Boyer pleads guilty in Wood murder
Last Modified: Tuesday, April 17, 2007 at 12:00 a.m.
Scarlett Wood’s skeletal remains became vital prosecution evidence in the murder case against John Wayne Boyer.
Wood’s family will finally be able to give her a proper burial after Boyer pleaded guilty Monday to second-degree murder in New Hanover County Superior Court.
Boyer, who turns 50 on Wednesday, reluctantly admitted to Judge Kenneth Crow that he was guilty of her murder. Crow sentenced Boyer to between 9 1/2 and 12 years in prison for the crime.
Wood’s remains were found April 4, 2003, in an overgrown area behind a home in the 1600 block of North Kerr Avenue. They were not positively identified as the 31-year-old woman until January 2006.
Wood was last seen alive on Jan. 27, 2003, in the Travelodge on Market Street. Police investigating her disappearance interviewed Boyer. He told them he was using drugs with Wood at the motel and that she left while he was asleep.
That story later changed after sheriff’s office investigators located Boyer, who was living in Georgia in early 2006. He was brought back to Wilmington and charged with first-degree murder in connection with Wood’s death.
Boyer initially said he fell asleep next to Wood and found her dead when he awoke, so he dropped the body off at the North Kerr Road lot. He eventually told deputies he pushed Wood and her head hit some furniture in the room, and he was unable to revive her.
The case remained open for several years. Identification of the skeletal remains was assisted by University of North Carolina Wilmington forensic anthropologist Midori Albert, who helped narrow down the identity of the victim.
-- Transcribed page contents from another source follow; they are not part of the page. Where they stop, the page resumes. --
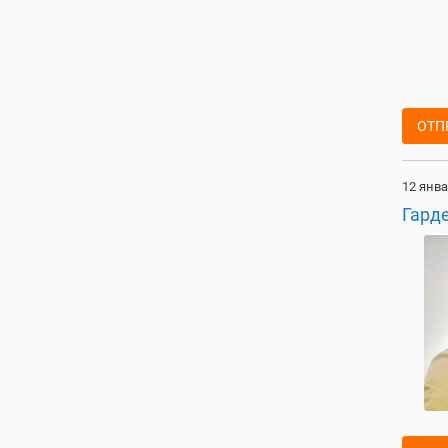
ОТП
12 янва
Гард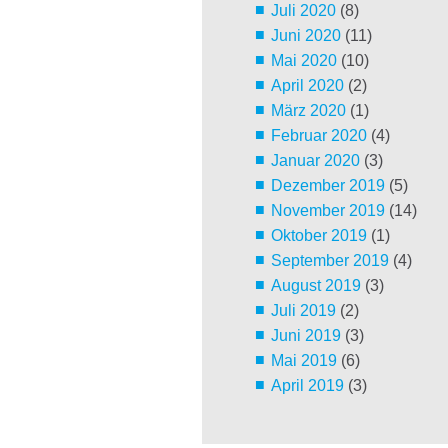
Juli 2020
(8)
Juni 2020
(11)
Mai 2020
(10)
April 2020
(2)
März 2020
(1)
Februar 2020
(4)
Januar 2020
(3)
Dezember 2019
(5)
November 2019
(14)
Oktober 2019
(1)
September 2019
(4)
August 2019
(3)
Juli 2019
(2)
Juni 2019
(3)
Mai 2019
(6)
April 2019
(3)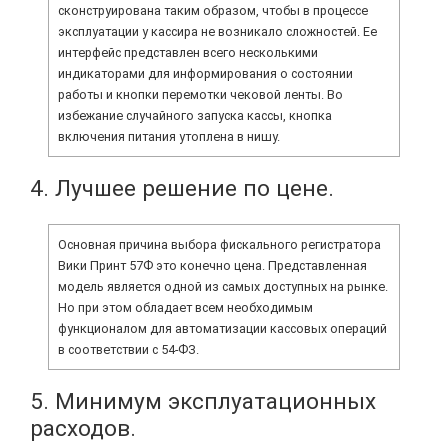
сконструирована таким образом, чтобы в процессе
эксплуатации у кассира не возникало сложностей. Ее
интерфейс представлен всего несколькими
индикаторами для информирования о состоянии
работы и кнопки перемотки чековой ленты. Во
избежание случайного запуска кассы, кнопка
включения питания утоплена в нишу.
4. Лучшее решение по цене.
Основная причина выбора фискального регистратора
Вики Принт 57Ф это конечно цена. Представленная
модель является одной из самых доступных на рынке.
Но при этом обладает всем необходимым
функционалом для автоматизации кассовых операций
в соответствии с 54-ФЗ.
5. Минимум эксплуатационных
расходов.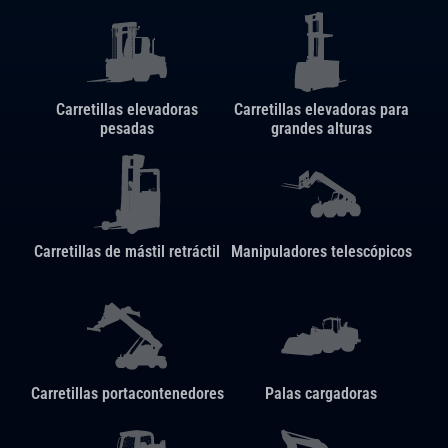
Carretillas elevadoras
Carretillas elevadoras para
pesadas
grandes alturas
Carretillas de mástil retráctil
Manipuladores telescópicos
Carretillas portacontenedores
Palas cargadoras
A digital image of the skull was compared with photos of several missing women, narrowing the search.
A DNA analysis showed that the nearly complete skeleton was that of Wood.
Work by Albert and earlier autopsy results showed that Wood suffered broken ribs, facial fractures and stab wounds in the pelvic area, prosecutor Todd Fennell said.
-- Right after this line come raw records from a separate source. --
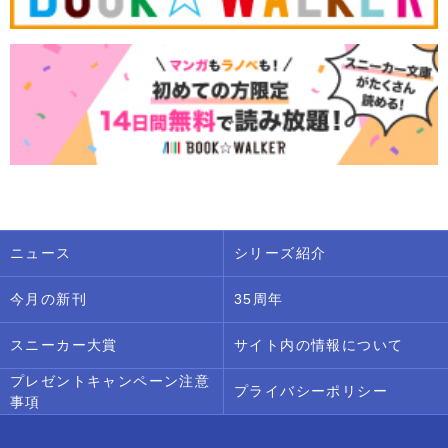
ニュース
シリーズ紹介
今月の新刊
35周年
スニーカー大賞
サイト内の情報について
プレゼントキャンペーン注意
プライバシーポリシー
事項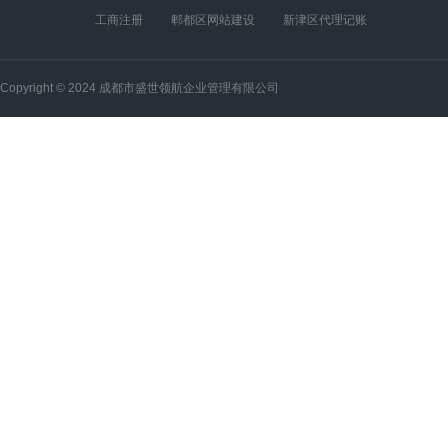
工商注册
郫都区网站建设
新津区代理记账
Copyright © 2024 成都市盛世领航企业管理有限公司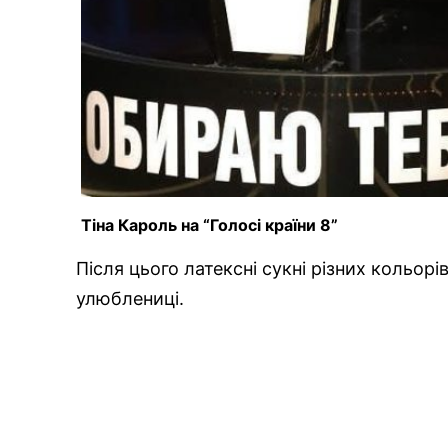
Тіна Кароль на “Голосі країни 8”
Після цього латексні сукні різних кольорі
улюблениці.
Wood’s mother, Gloria Wood, said in a 2006 interview that Boyer was a friend of her daughter.
“I’m glad I am finally getting some closure,” Wood said in court Monday. “He is finally getting some punishment.”
Wood said her husband died about a year after Scarlett disappeared, and that years of wondering about her fate was very stressful on her.
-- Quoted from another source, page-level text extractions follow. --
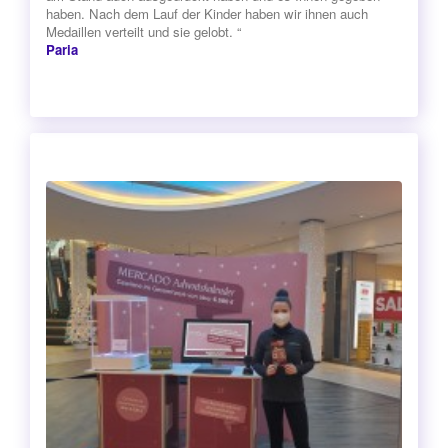
haben. Nach dem Lauf der Kinder haben wir ihnen auch
Medaillen verteilt und sie gelobt. “
Paria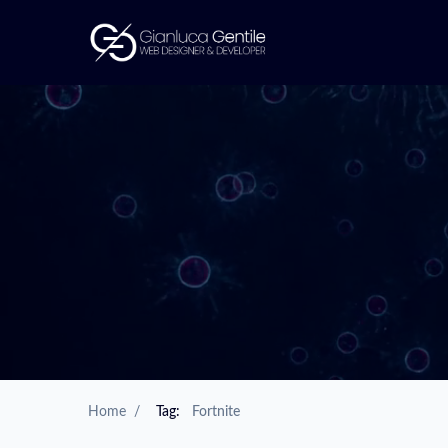
Home
/
Tag:
Fortnite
“Her bones are evidence,” Fennell said. “By returning them, we finally are going to be able to return the victim to the family.”
Boyer, wearing khaki New Hanover County jail overalls, said nothing before sentencing and showed no emotion in court.
Boyer could have received life in prison, defense lawyer H. Lawrence Shotwell said.
“It was an exceptionally difficult case to prosecute and an exceptionally difficult case to defend,” he said.
Boyer was a truck driver. Wood’s body was found near one business Boyer previously worked at, Fennell said.
Another woman’s body was found in March 2002 near a truck stop on U.S. 421 North in close proximity to where Boyer had worked, authorities said. The 26-year-old victim was reported missing in September 2001. No charges have been filed in that case.